Dragon Stones a Children’s Book review

It’s not often that I sit down and write a book review. As a working mom of two small children I have a busy schedule and not nearly enough time for, well, everything. Since I became a mother a few years ago, most of my “free time” is plunging into the depths of the children’s book market, especially board books, but honestly, any book that will hold their attention for several minutes. We scour the library shelves, the quarter sales, and buy books new and old, so when a new children’s bookstore called Young Bookworms opened in our town sporting all books by self-published authors, we were there.

It was quite a remarkable store, mostly because all the books were new and different from the books we usually find in the children’s section of other stores. My daughter was absolutely enchanted and immediately drawn to a very new release called “Dragon Stones” by Carolyn Watson Dubisch.
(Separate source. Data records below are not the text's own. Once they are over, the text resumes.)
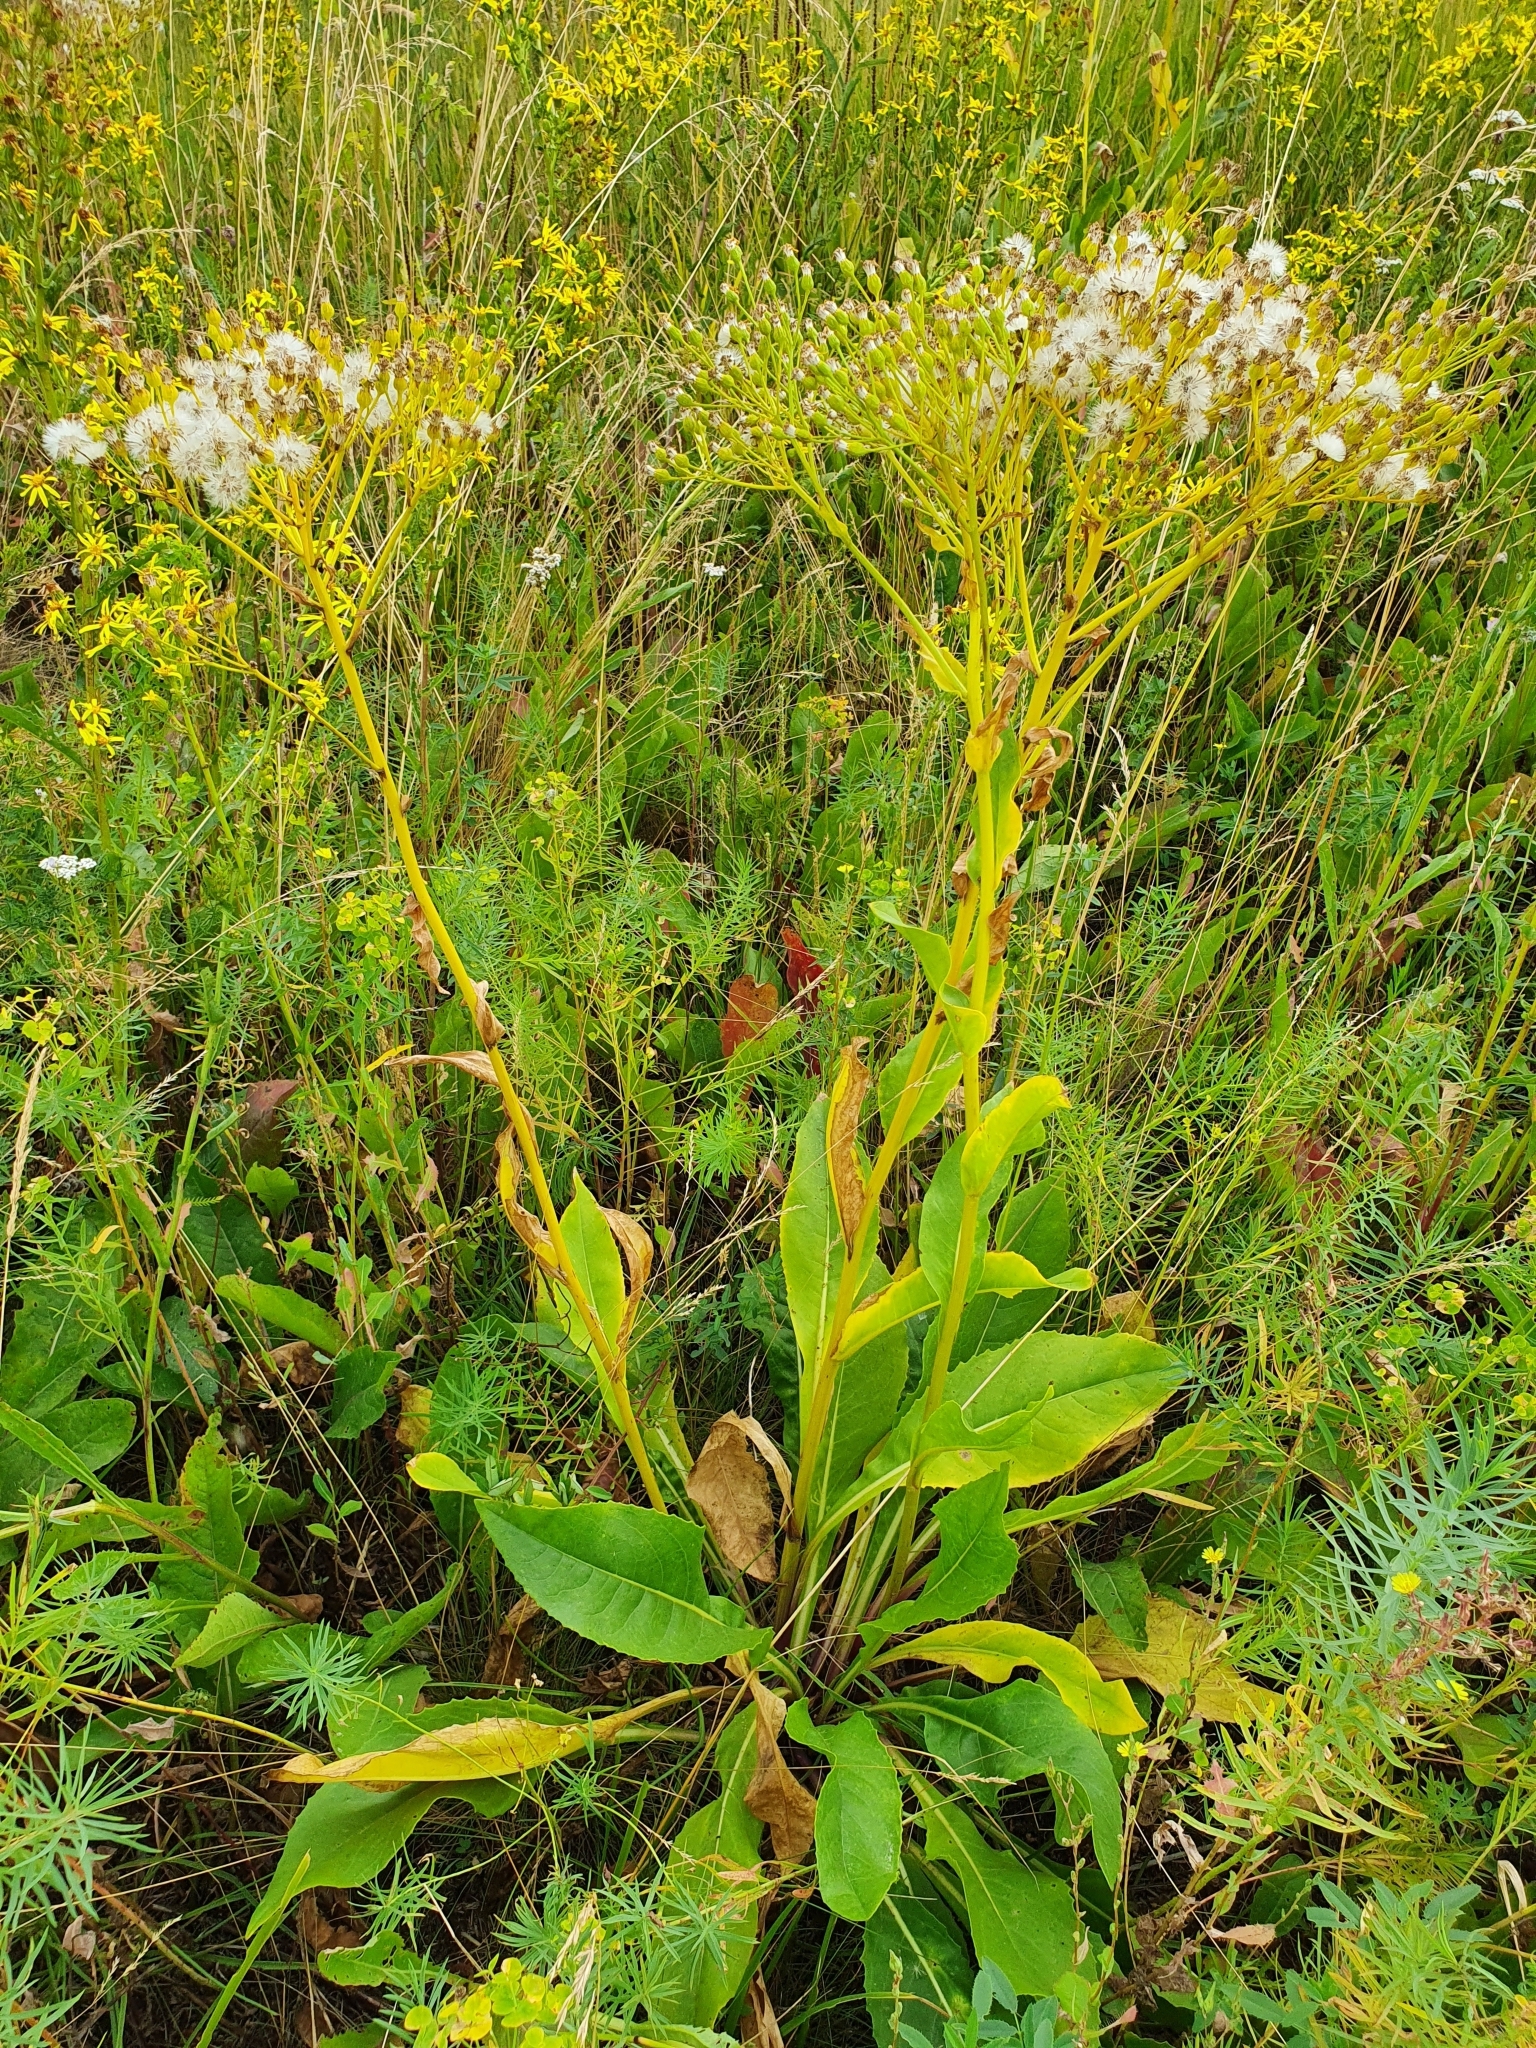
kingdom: Plantae
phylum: Tracheophyta
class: Magnoliopsida
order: Asterales
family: Asteraceae
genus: Senecio
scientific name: Senecio doria
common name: Golden ragwort
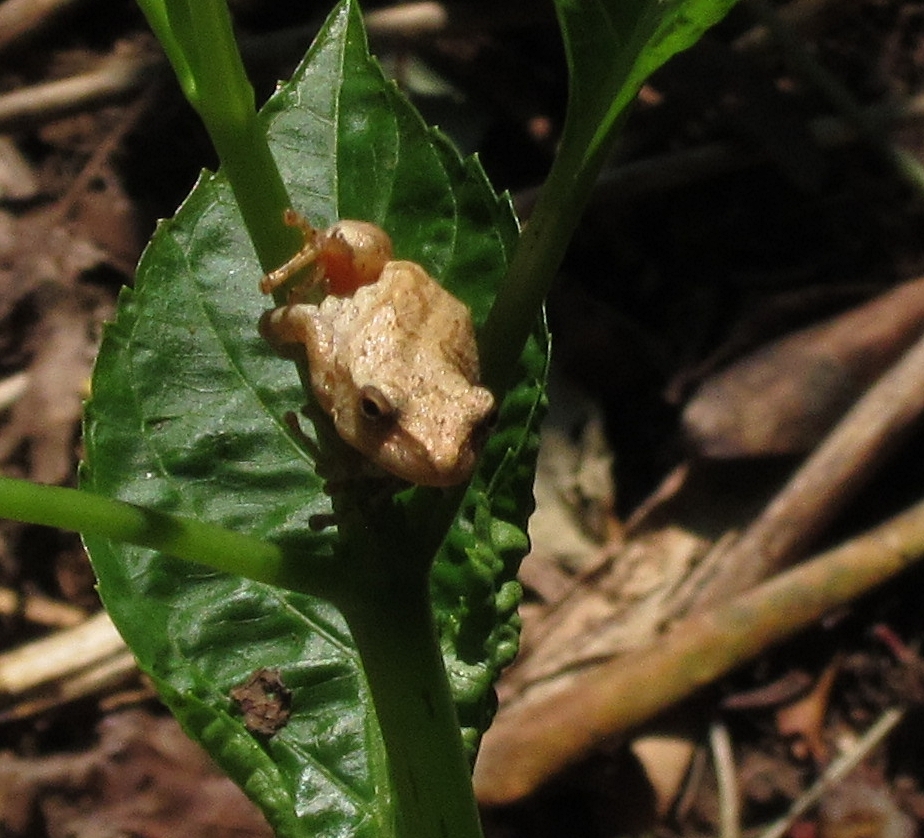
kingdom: Animalia
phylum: Chordata
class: Amphibia
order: Anura
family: Hylidae
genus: Pseudacris
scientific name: Pseudacris crucifer
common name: Spring peeper
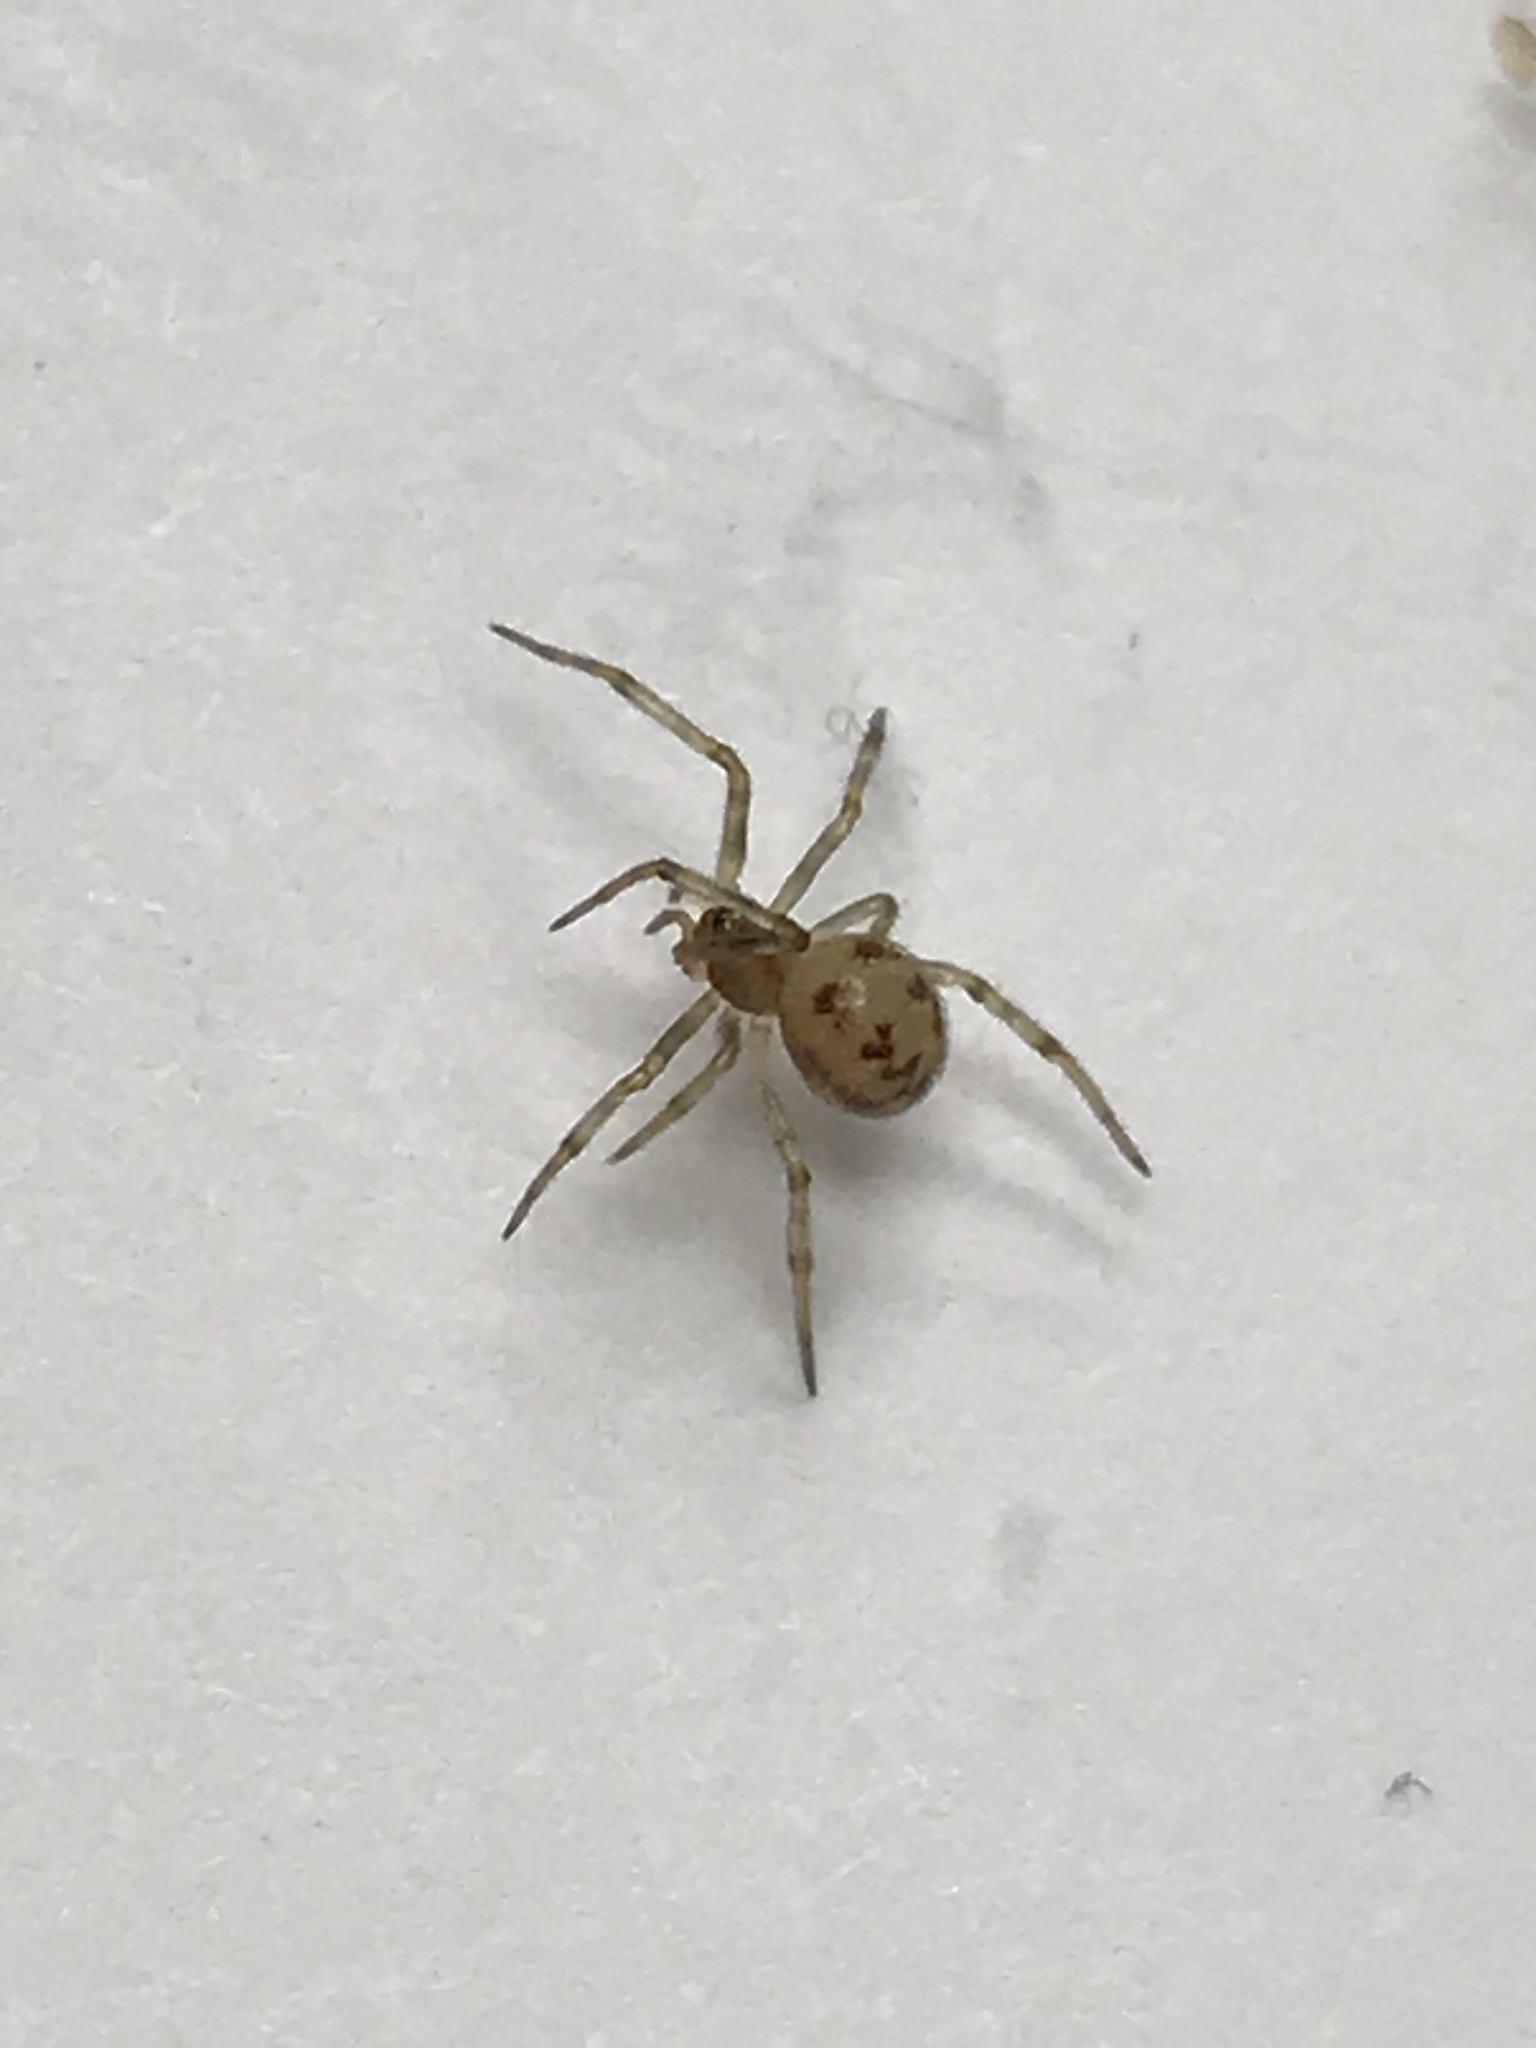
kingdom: Animalia
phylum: Arthropoda
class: Arachnida
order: Araneae
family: Theridiidae
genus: Steatoda
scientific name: Steatoda triangulosa
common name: Triangulate bud spider
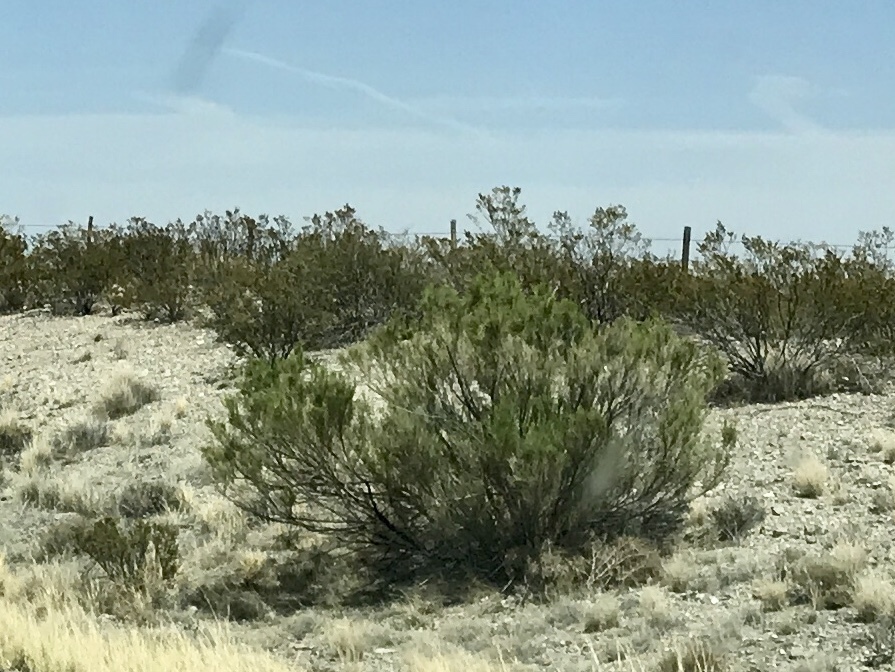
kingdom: Plantae
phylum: Tracheophyta
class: Magnoliopsida
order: Asterales
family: Asteraceae
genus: Baccharis
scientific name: Baccharis sarothroides
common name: Desert-broom
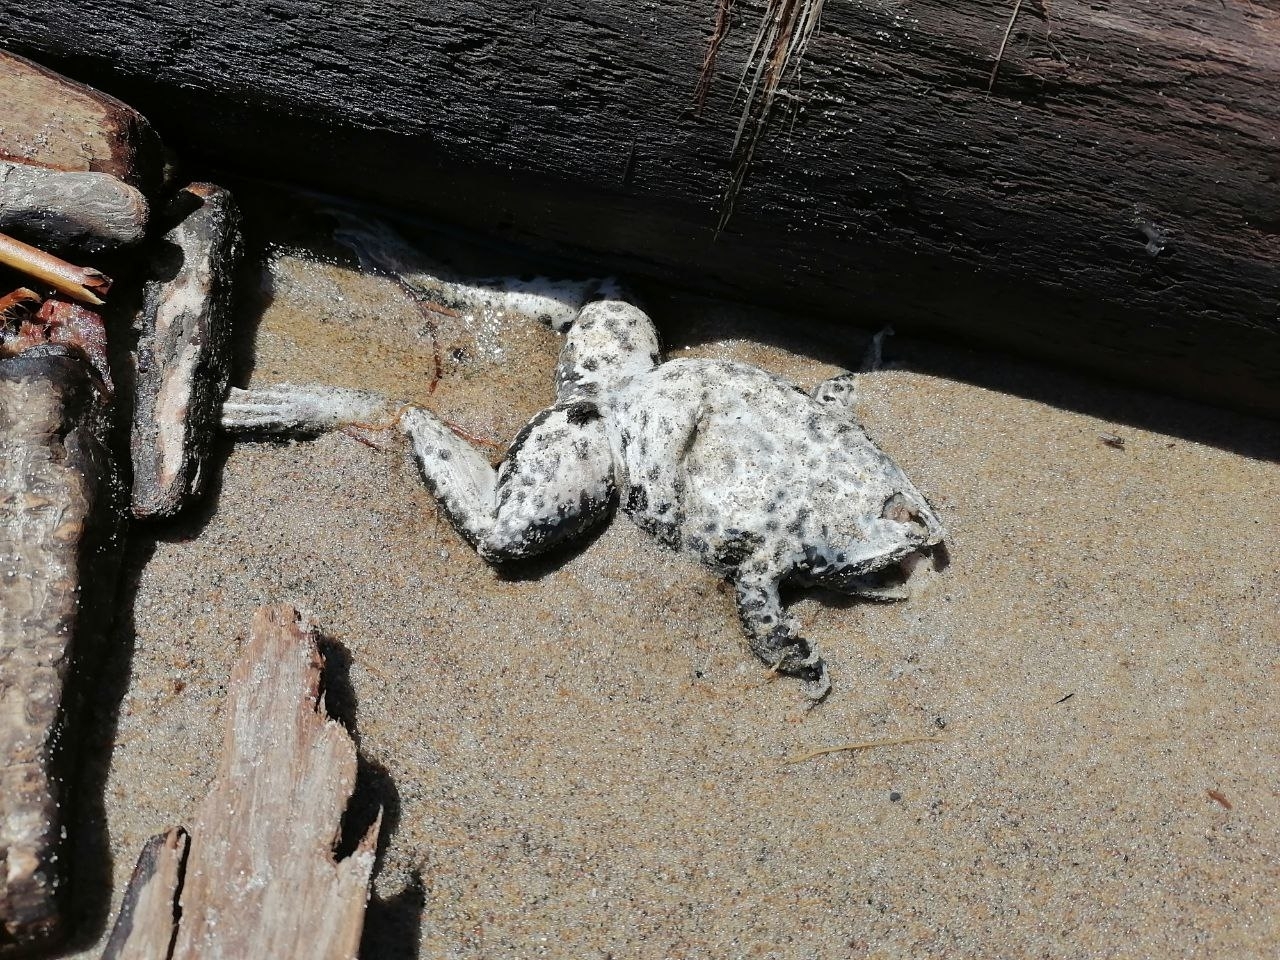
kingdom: Animalia
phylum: Chordata
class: Amphibia
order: Anura
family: Ranidae
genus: Pelophylax
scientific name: Pelophylax ridibundus
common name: Marsh frog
So we huddled up in a corner and I read this enchanting little story that not only engaged my daughter and my groggy one year old, but really entertained me as well. I don’t say that lightly as most children’s books these days are not simple fantasy stories written just for fun. Most are tasked with a hidden (or not so hidden) moralistic message that they gently bash you on the head with. Don’t be a bully. Share your toys. Keep track of your money. Learn about the oceans, and it goes on. Of course these books have a place, and many of them have a place on our own children’s book shelf, but I am always looking for that story that was told for fun. To stir a sense of wonder and magic about the world that every child has.

The story opens with Ron and Lizzy visiting their aunt with their parents. They are bored, bored, bored. Ron expresses his boredom with repeated kicks to the coffee table nearly toppling a tray of scones. A bit annoyed, his Aunt Edwina, sends them outside to play, when they venture into the woods next to her charming little cottage (the illustrations are quite wonderful!).

It doesn’t take them long to find the lake, covered in a thick white fog. Ron is clearly the antsy one and hops down to the water’s edge and begins to skip stones. Lizzy, excited to participate, jumps down as well, when she’s struck in the leg by a stone. Puzzled and annoyed, she yells at Ron for throwing rocks at her. It doesn’t take them long to realize the rocks are skipping back at them from across the lake(this mystery really held my daughter’s attention). When the children realized the rocks were not just coming back but hot to the touch and marked with a glowing red symbol, they decided to embark on a mission around the lake to find out what was going on!

It doesn’t take them long to realize the fog is really a thick white smoke and they are overwhelmed with coughs. Emerging from the smoke we lay eyes on the Dragon from the title. He’s big and green, with a charming underbite. My kids LOVE the dragon. He’s cranky and threatening and has the same glowing mark on his back.

The big reveal is Aunt Edwina bursting onto the scene to rescue the children. She had put the mark on the dragon to hold him there and she just happens to be a very powerful witch. Happy to be leaving the dragon’s lair, the children venture back to Aunt Edwina’s home. It ends with hints of future adventures, which I absolutely hope to be the case. If you’re looking for some new books for your children’s bookshelf, Dragon Stones is a must have.